Summary Security forces arrest bodyguards of senior Muslim Brotherhood leader after an exchange of fire.
CAIRO (Reuters) - The head of Egypt s armed forces gave politicians 48 hours on Monday to answer demands made by the Egyptian people or the military would offer its own "road map for the future".
In a statement read on state television, General Abdel Fattah al-Sisi called mass protests on Sunday, which called for Islamist President Mohamed Mursi to resign, an "unprecedented expression of the popular will.
Meanwhile, Egyptian security forces have arrested armed bodyguards of senior Muslim Brotherhood leader Khairat El-Shater on Monday after an exchange of fire in which no one was injured, security sources said.
Shater s family telephoned Al Jazeera television station to report that his home was under police attack.
The sources said security forces were involved in an exchange of fire with the guards after going to arrest them for alleged unlawful possession of firearms.

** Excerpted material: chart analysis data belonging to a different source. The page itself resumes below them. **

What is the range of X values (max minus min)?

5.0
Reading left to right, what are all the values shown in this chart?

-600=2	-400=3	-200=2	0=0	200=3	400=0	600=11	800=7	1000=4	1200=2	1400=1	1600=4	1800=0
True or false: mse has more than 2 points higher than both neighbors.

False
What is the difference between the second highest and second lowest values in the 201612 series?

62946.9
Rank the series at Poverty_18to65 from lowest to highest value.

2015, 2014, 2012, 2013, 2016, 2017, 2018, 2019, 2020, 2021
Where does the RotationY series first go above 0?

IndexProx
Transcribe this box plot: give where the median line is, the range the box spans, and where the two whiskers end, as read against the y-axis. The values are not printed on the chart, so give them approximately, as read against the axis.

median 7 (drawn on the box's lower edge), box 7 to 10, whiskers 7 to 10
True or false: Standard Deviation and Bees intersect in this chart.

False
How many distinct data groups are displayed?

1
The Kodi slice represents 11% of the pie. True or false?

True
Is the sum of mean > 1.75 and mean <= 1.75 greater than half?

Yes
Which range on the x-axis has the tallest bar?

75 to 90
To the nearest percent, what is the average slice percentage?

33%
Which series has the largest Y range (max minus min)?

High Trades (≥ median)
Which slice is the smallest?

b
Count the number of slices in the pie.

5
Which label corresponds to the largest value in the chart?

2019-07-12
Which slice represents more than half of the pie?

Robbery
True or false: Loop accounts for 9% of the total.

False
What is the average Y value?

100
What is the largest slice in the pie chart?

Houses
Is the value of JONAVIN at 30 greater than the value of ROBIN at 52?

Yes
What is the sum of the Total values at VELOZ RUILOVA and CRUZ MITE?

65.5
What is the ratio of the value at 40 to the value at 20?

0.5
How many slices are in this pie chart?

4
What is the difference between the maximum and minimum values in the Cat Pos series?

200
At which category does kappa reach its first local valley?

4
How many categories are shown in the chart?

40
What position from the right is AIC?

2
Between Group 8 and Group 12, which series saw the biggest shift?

Shater s whereabouts were not immediately known. He is widely regarded as the strongest personality in the Islamist movement, but who was barred from running for president last year because he had been jailed under toppled ex-President Hosni Mubarak s authoritian rule.
The incident occurred on a day when the armed forces issued an ultimatum to Islamist President Mohamed Mursi to agree within 48 hours on a power-sharing consensus with opposition parties or face more direct military intervention.
Meanwhile, US President Barack Obama prodded the government of Egyptian President Mohamed Mursi to work with the opposition and do more to enact democratic reforms, saying US aid to the country was based on such criteria.
Obama, speaking at a news conference in Tanzania, said the United States was concerned about the violence in Egypt and urged all sides to work towards a peaceful solution.
Earlier, on Monday protesters stormed and ransacked the Cairo headquarters of President Mohammed Morsi s Muslim Brotherhood group early Monday, in an attack that could spark more violence as demonstrators gear up for a second day of mass rallies aimed at forcing the Islamist leader from power.
Organizers of the protests, meanwhile, gave Morsi until 5 p.m. on Tuesday to step down and called on the police and the military to clearly state their support for what the protest movement called the popular will.
Sunday saw millions of Egyptians flood the streets nationwide in a massive outpouring of anger and frustration with the president and the Brotherhood, the Islamist group that propelled Morsi to power.
The protests were largely peaceful, although in a sign of the volatility of the country s divisions, clashes erupted in the evening around the Brotherhood s Cairo headquarters between armed Morsi supporters barricaded inside the building and young protesters pelting it with firebombs and rocks.